> [YOUR TASK] When you find the line with "There are numerous" among the records below, reproduce it and each line after it exactly, ending with the line with "Features| 13".

> [GIVEN DATA]

---+---

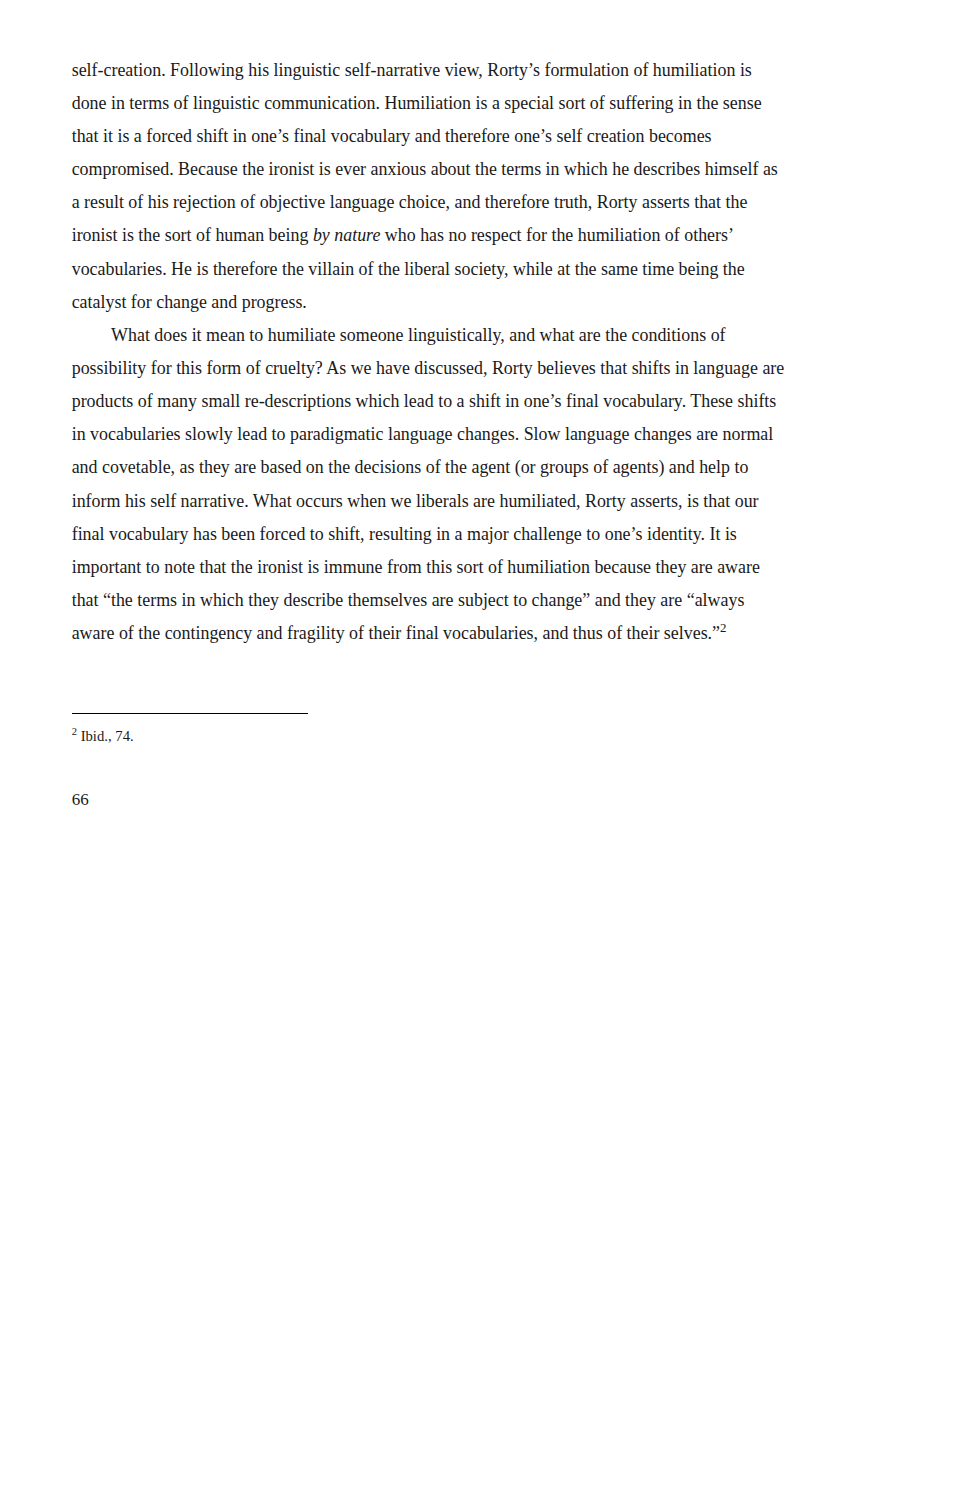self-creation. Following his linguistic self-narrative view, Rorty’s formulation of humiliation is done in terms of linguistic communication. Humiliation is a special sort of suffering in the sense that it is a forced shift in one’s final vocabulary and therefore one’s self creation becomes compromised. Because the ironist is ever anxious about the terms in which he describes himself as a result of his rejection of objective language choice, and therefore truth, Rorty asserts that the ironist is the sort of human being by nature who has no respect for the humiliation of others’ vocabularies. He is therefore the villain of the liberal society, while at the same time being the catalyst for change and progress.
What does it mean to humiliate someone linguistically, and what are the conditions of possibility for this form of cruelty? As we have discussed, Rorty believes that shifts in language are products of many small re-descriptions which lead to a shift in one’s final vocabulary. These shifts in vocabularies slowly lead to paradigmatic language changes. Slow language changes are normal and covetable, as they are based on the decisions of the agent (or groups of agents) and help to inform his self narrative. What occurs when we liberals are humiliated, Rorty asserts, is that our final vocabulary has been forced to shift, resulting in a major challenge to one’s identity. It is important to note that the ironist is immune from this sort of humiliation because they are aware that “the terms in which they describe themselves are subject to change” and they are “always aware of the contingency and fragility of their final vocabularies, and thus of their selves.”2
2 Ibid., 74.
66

---+---

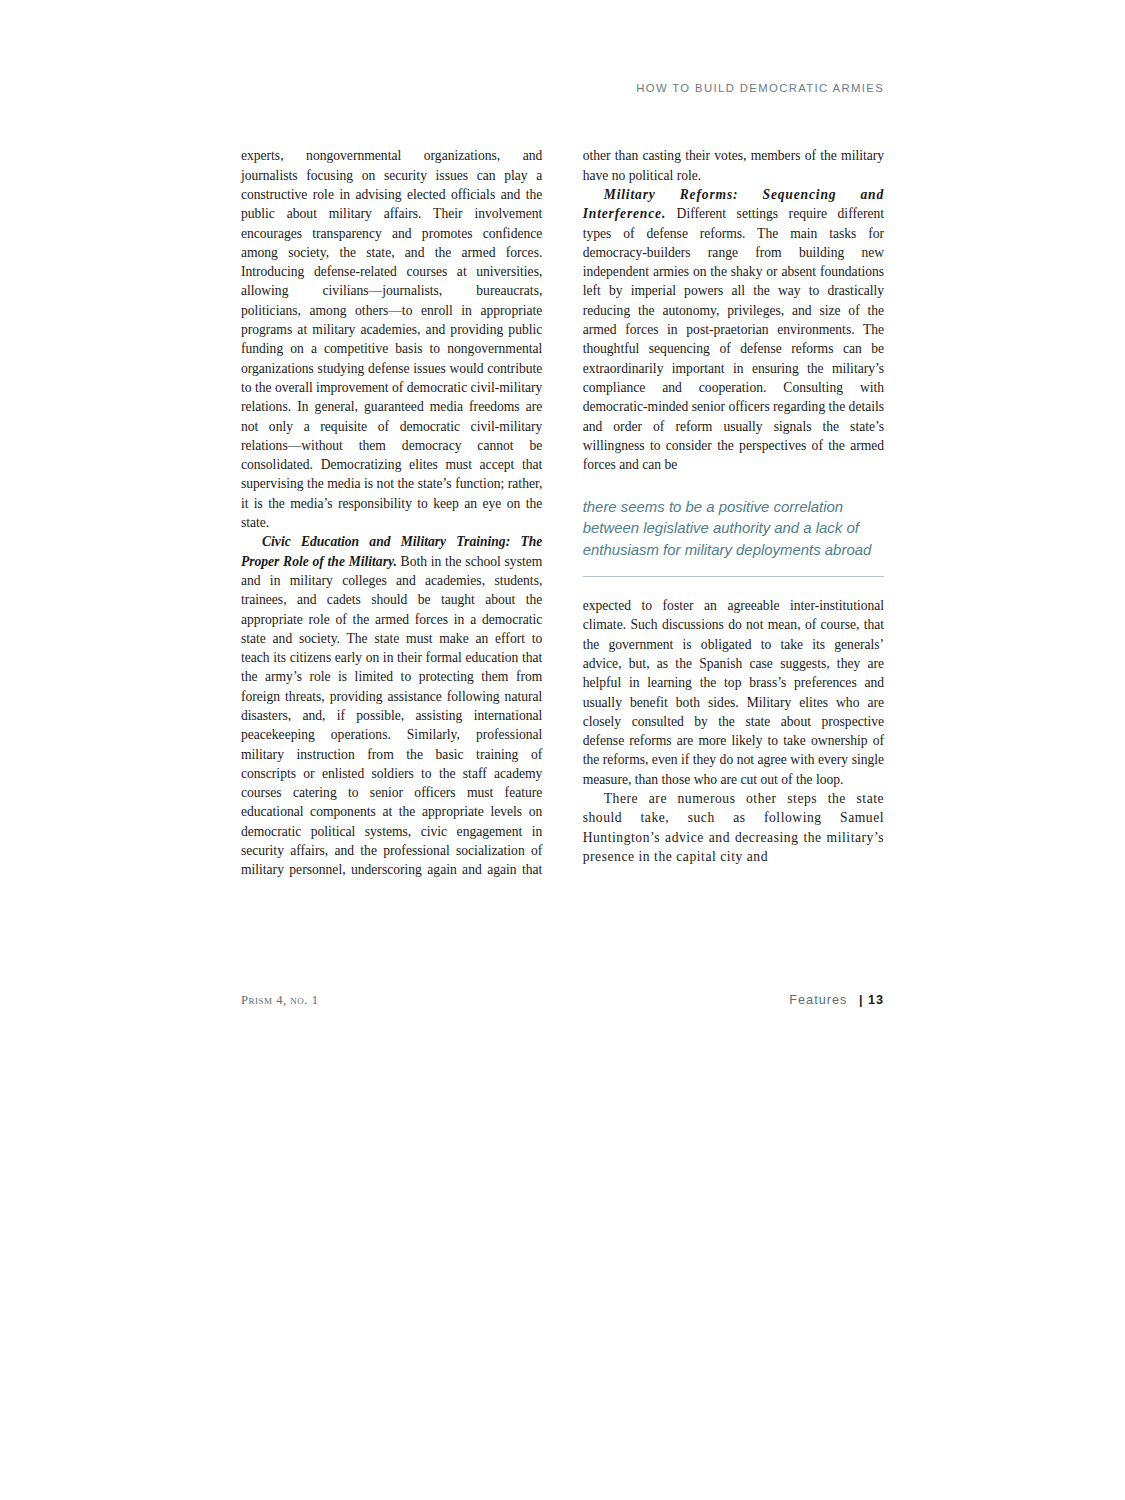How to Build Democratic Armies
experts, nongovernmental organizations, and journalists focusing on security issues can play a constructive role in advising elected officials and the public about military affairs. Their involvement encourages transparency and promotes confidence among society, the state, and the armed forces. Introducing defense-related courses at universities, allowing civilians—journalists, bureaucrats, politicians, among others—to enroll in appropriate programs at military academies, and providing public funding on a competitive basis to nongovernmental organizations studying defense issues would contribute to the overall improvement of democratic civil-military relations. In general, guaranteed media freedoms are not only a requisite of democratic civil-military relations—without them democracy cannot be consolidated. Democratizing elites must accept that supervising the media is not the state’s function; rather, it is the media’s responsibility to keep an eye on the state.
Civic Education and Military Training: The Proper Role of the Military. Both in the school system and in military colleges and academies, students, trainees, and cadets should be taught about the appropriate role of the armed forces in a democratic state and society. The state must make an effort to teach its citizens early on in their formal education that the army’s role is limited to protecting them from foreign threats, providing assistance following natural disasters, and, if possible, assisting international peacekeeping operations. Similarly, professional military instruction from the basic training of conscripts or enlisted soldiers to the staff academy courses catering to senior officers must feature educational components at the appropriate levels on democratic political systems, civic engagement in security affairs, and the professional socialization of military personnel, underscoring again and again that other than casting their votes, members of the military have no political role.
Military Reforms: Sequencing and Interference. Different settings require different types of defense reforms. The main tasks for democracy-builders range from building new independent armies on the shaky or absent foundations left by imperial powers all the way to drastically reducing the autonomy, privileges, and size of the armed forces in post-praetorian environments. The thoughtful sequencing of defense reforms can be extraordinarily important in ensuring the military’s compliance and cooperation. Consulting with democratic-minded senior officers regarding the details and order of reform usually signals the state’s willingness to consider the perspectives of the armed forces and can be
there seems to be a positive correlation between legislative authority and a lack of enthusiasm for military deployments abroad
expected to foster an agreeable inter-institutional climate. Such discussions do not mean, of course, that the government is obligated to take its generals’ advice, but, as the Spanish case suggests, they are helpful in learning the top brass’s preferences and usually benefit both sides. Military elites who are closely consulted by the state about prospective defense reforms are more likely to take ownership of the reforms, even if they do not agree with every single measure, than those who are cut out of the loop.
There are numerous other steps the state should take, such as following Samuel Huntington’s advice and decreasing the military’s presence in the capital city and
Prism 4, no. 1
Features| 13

---+---

> [COMPLETED EXERCISE]
There are numerous other steps the state should take, such as following Samuel Huntington’s advice and decreasing the military’s presence in the capital city and
Prism 4, no. 1
Features| 13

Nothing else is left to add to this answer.